* **What to do**: What's wanted is each entry repeated verbatim, minus its images.

* **Available data**:

- - - - - - -

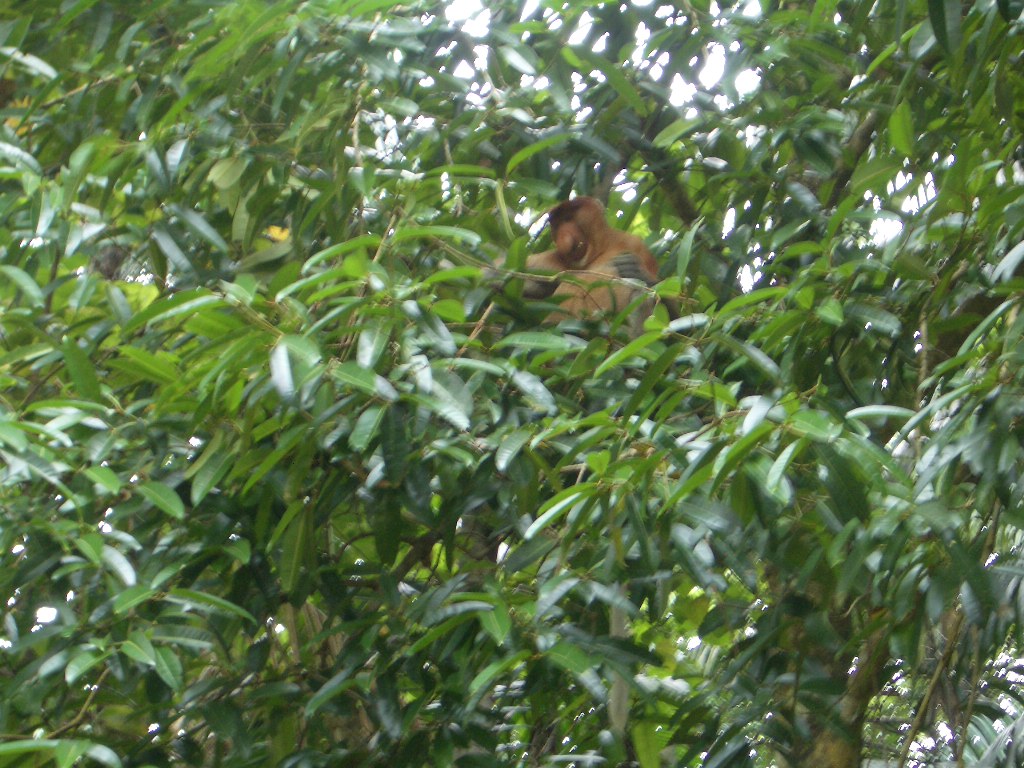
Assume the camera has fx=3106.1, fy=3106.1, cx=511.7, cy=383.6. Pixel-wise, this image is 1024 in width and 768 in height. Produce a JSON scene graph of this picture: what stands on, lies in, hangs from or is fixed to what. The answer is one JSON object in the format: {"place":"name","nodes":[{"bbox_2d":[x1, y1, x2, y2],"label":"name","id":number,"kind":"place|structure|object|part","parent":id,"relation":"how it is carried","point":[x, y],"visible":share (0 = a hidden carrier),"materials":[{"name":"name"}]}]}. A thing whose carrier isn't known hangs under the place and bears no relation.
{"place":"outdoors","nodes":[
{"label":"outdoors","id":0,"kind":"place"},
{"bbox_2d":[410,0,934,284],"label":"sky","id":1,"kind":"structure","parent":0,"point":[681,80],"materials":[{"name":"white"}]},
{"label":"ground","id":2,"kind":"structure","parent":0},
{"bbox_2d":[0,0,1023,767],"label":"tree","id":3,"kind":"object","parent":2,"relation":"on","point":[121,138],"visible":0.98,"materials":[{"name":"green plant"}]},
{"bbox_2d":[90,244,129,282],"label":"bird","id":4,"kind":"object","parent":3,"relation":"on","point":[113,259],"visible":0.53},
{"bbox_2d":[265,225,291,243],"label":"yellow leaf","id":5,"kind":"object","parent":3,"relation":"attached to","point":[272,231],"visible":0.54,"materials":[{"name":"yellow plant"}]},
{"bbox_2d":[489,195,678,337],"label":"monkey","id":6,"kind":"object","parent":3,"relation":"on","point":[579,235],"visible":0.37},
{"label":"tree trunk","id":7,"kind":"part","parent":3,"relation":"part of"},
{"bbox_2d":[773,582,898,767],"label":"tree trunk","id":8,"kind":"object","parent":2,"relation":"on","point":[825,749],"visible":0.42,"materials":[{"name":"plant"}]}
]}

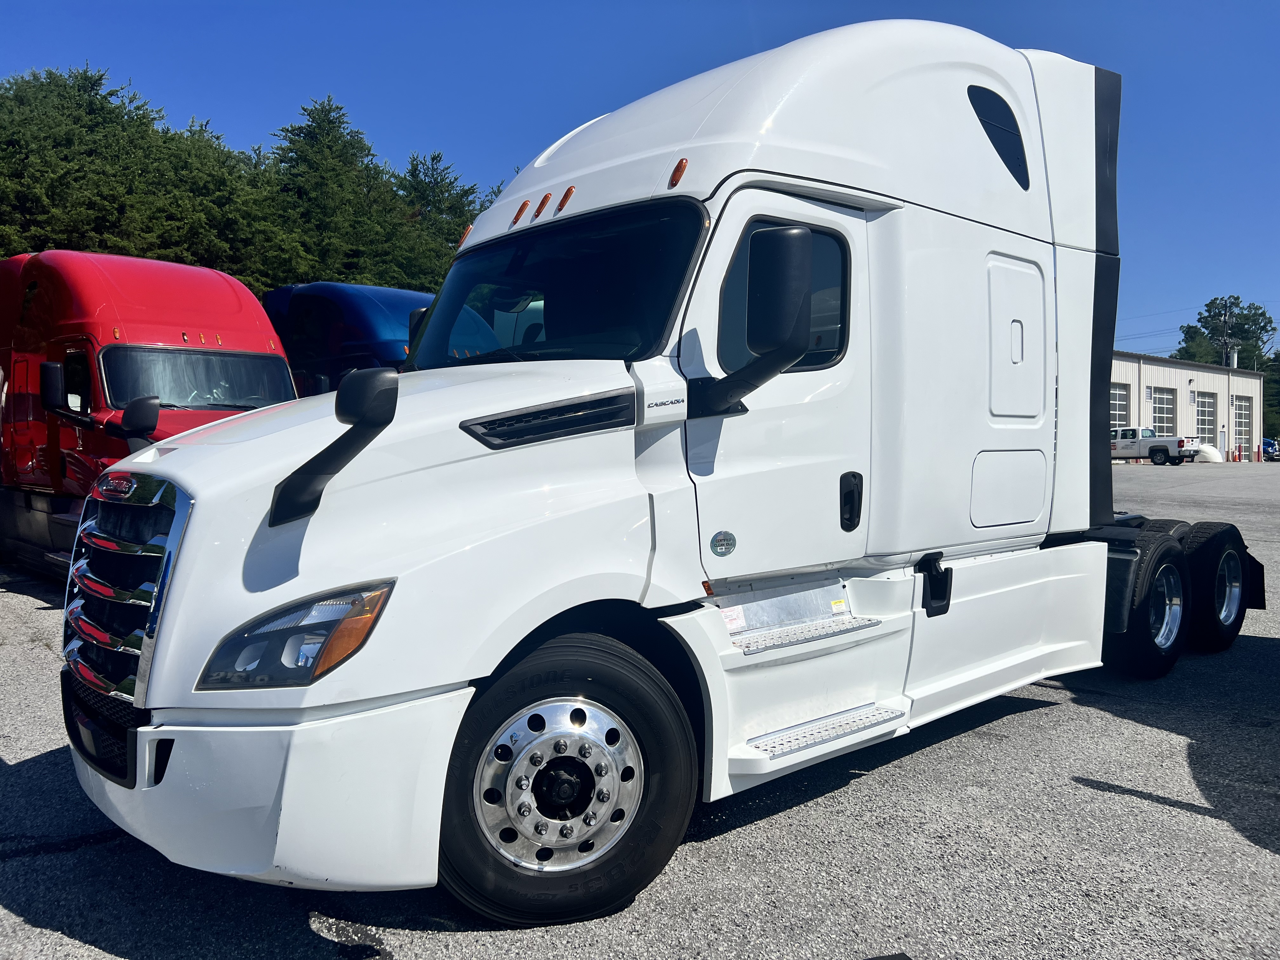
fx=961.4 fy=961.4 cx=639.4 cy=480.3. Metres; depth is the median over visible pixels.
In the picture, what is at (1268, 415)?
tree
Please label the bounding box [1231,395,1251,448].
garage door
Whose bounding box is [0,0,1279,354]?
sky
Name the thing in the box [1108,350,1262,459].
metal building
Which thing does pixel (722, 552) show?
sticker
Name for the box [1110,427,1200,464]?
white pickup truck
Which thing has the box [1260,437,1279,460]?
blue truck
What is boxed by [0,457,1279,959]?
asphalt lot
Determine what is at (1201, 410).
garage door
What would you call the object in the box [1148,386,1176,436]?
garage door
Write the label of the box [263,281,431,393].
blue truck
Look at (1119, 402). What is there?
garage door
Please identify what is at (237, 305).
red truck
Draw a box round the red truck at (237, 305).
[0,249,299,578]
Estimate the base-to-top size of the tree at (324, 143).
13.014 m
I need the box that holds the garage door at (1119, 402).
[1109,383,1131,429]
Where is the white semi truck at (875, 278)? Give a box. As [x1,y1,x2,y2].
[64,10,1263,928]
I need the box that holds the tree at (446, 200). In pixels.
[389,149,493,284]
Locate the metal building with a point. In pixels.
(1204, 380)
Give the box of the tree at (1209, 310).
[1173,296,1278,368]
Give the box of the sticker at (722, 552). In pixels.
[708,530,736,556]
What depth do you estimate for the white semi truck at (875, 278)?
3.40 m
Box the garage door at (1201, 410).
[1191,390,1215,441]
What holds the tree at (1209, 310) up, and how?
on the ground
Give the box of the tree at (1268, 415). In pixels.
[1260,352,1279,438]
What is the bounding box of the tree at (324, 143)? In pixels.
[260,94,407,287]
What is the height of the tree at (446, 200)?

- - - - - - -

* **Solved problem**:
Assume the camera has fx=3106.1, fy=3106.1, cx=511.7, cy=383.6. Pixel-wise, this image is 1024 in width and 768 in height. Produce a JSON scene graph of this picture: what stands on, lies in, hangs from or is fixed to what. The answer is one JSON object in the format: {"place":"name","nodes":[{"bbox_2d":[x1, y1, x2, y2],"label":"name","id":number,"kind":"place|structure|object|part","parent":id,"relation":"how it is carried","point":[x, y],"visible":share (0 = a hidden carrier),"materials":[{"name":"name"}]}]}. A thing whose carrier isn't known hangs under the place and bears no relation.
{"place":"outdoors","nodes":[
{"label":"outdoors","id":0,"kind":"place"},
{"bbox_2d":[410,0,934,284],"label":"sky","id":1,"kind":"structure","parent":0,"point":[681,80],"materials":[{"name":"white"}]},
{"label":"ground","id":2,"kind":"structure","parent":0},
{"bbox_2d":[0,0,1023,767],"label":"tree","id":3,"kind":"object","parent":2,"relation":"on","point":[121,138],"visible":0.98,"materials":[{"name":"green plant"}]},
{"bbox_2d":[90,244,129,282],"label":"bird","id":4,"kind":"object","parent":3,"relation":"on","point":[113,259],"visible":0.53},
{"bbox_2d":[265,225,291,243],"label":"yellow leaf","id":5,"kind":"object","parent":3,"relation":"attached to","point":[272,231],"visible":0.54,"materials":[{"name":"yellow plant"}]},
{"bbox_2d":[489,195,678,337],"label":"monkey","id":6,"kind":"object","parent":3,"relation":"on","point":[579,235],"visible":0.37},
{"label":"tree trunk","id":7,"kind":"part","parent":3,"relation":"part of"},
{"bbox_2d":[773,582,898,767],"label":"tree trunk","id":8,"kind":"object","parent":2,"relation":"on","point":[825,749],"visible":0.42,"materials":[{"name":"plant"}]}
]}

fx=961.4 fy=961.4 cx=639.4 cy=480.3. Metres; depth is the median over visible pixels.
In the picture, what is at (1268, 415)?
tree
Please label the bounding box [1231,395,1251,448].
garage door
Whose bounding box is [0,0,1279,354]?
sky
Name the thing in the box [1108,350,1262,459].
metal building
Which thing does pixel (722, 552) show?
sticker
Name for the box [1110,427,1200,464]?
white pickup truck
Which thing has the box [1260,437,1279,460]?
blue truck
What is boxed by [0,457,1279,959]?
asphalt lot
Determine what is at (1201, 410).
garage door
What would you call the object in the box [1148,386,1176,436]?
garage door
Write the label of the box [263,281,431,393].
blue truck
Look at (1119, 402). What is there?
garage door
Please identify what is at (237, 305).
red truck
Draw a box round the red truck at (237, 305).
[0,249,299,578]
Estimate the base-to-top size of the tree at (324, 143).
13.014 m
I need the box that holds the garage door at (1119, 402).
[1109,383,1131,429]
Where is the white semi truck at (875, 278)? Give a box. As [x1,y1,x2,y2].
[64,10,1263,928]
I need the box that holds the tree at (446, 200). In pixels.
[389,149,493,284]
Locate the metal building with a point. In pixels.
(1204, 380)
Give the box of the tree at (1209, 310).
[1173,296,1278,368]
Give the box of the sticker at (722, 552). In pixels.
[708,530,736,556]
What depth do you estimate for the white semi truck at (875, 278)?
3.40 m
Box the garage door at (1201, 410).
[1191,390,1215,441]
What holds the tree at (1209, 310) up, and how?
on the ground
Give the box of the tree at (1268, 415). In pixels.
[1260,352,1279,438]
What is the bounding box of the tree at (324, 143)? In pixels.
[260,94,407,287]
What is the height of the tree at (446, 200)?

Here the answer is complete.